I come bearing good news and potentially bad news from the land of the 230sl Fuel Injection Pump.
Firstly, Kev, thanks for the offer, you are a true hero, but it appears that I'm able to get at the FIP pistons without removing the check valve fitting for my particular 230sl IP.
For comparison I removed the coupler, spring, and check valve stem from a neighboring IP piston that I knew was operational, removed the fuel pump fuse and observed the difference in piston motion. Cylinder one was not moving, cylinder two is pumping as I would expect.
I've been applying a regiment of carb cleaner and seafoam to the stuck IP piston for the last few days, and my brass punches came in today, so I gave it a few taps before some more cleaner, no movement. As a test I ran it with everything up to the couplers re-assembled, and re-inserted the fuel pump fuse. No change still.
Since most of what I'm doing is guesswork based on diagrams and how I assume the IP operates, I took a short video of the IP cylinders (
https://www.youtube.com/watch?v=i0sW5m3ZdY0 as they currently stand, the far right one is one of the stuck cylinders, the next 2 are moving as I assume they should, and the 3 not shown are all stuck as well, though I haven't attempted to move those just yet (I wanted to get 1 working then do the same fix to the other 3).
My questions are:
1) How much force can I apply, with a brass punch, to the pistons before I damage something. I have mostly been tapping lightly with it, rapped the punch lightly with a small hammer once, but I've done nothing with appreciable force as I don't want to bend or mar anything, though from this angle I'm not sure how likely that is.

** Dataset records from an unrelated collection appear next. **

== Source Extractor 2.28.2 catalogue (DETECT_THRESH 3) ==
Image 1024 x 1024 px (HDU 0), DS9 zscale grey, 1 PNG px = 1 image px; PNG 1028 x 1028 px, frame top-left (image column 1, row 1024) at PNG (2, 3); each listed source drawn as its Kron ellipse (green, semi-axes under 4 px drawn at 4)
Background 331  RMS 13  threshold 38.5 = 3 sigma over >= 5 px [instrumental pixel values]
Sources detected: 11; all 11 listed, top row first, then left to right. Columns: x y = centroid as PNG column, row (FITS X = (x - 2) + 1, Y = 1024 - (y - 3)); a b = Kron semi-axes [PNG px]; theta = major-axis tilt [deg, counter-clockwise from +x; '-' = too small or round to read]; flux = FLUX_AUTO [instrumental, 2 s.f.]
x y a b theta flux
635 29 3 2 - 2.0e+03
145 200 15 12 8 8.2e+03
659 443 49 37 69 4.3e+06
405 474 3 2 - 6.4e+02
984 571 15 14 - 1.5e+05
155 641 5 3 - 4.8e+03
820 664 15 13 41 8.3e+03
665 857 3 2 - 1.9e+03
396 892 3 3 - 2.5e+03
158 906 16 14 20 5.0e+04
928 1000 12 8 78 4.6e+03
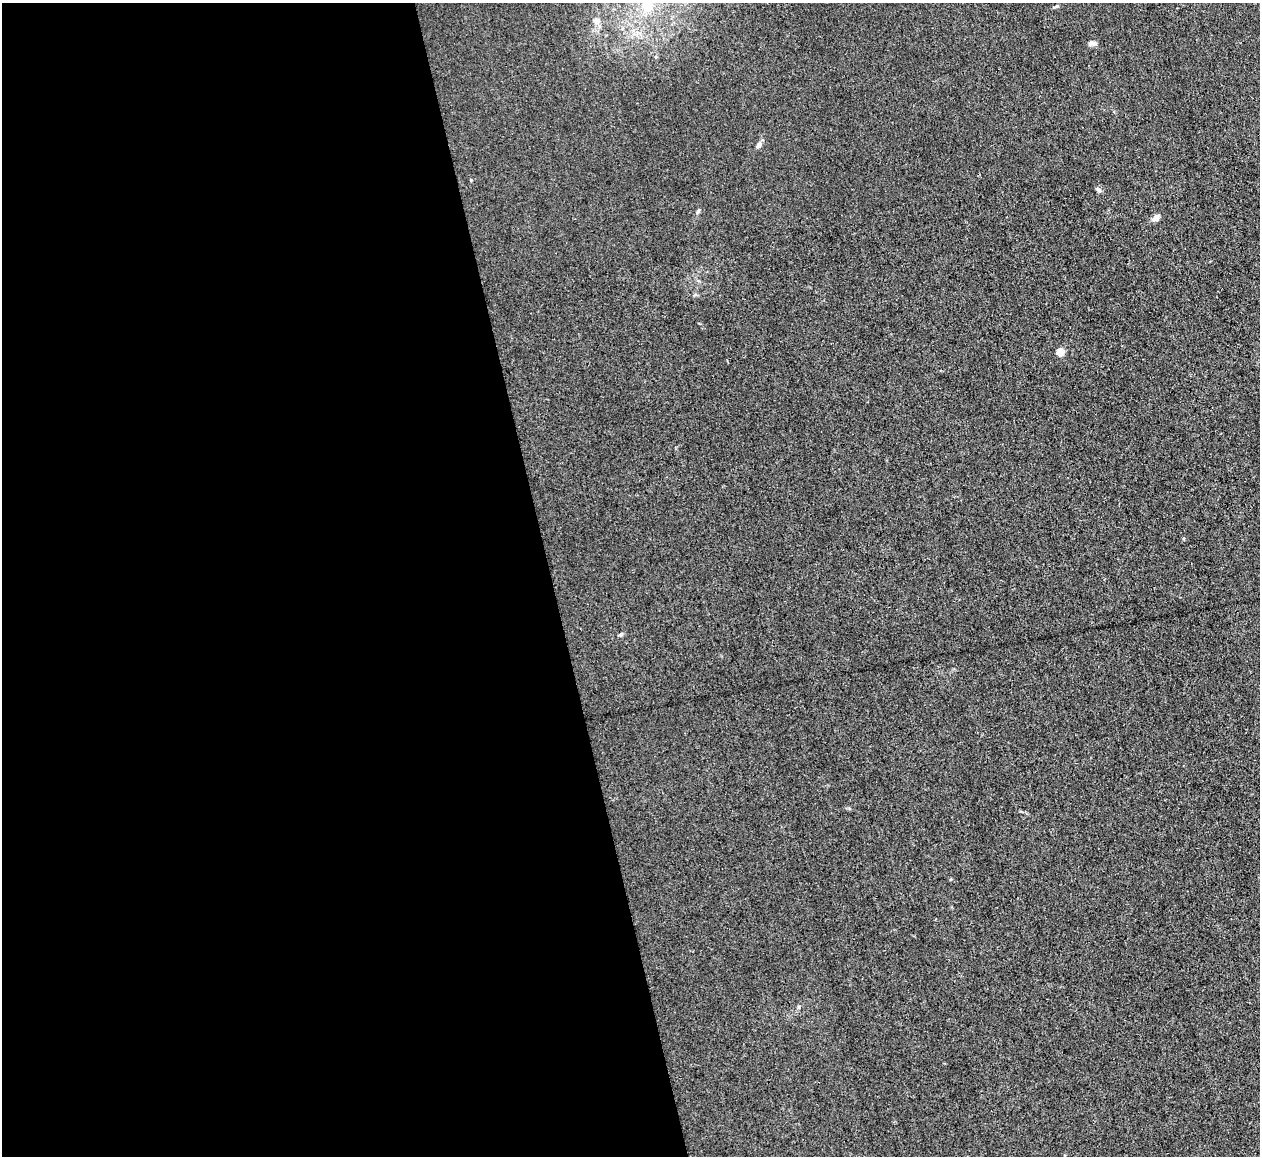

2) Other than the pistons being stuck in their positions (1,4, 5, 6) due to not having fuel ran through them for a long period of time, is there something else that could be wrong here? The two that are operational are closest to the banjo fitting for the IP oil inlet, but I don't know if this is significant. If its anything else I figure the issue would be more catastrophic and something else would be a miss.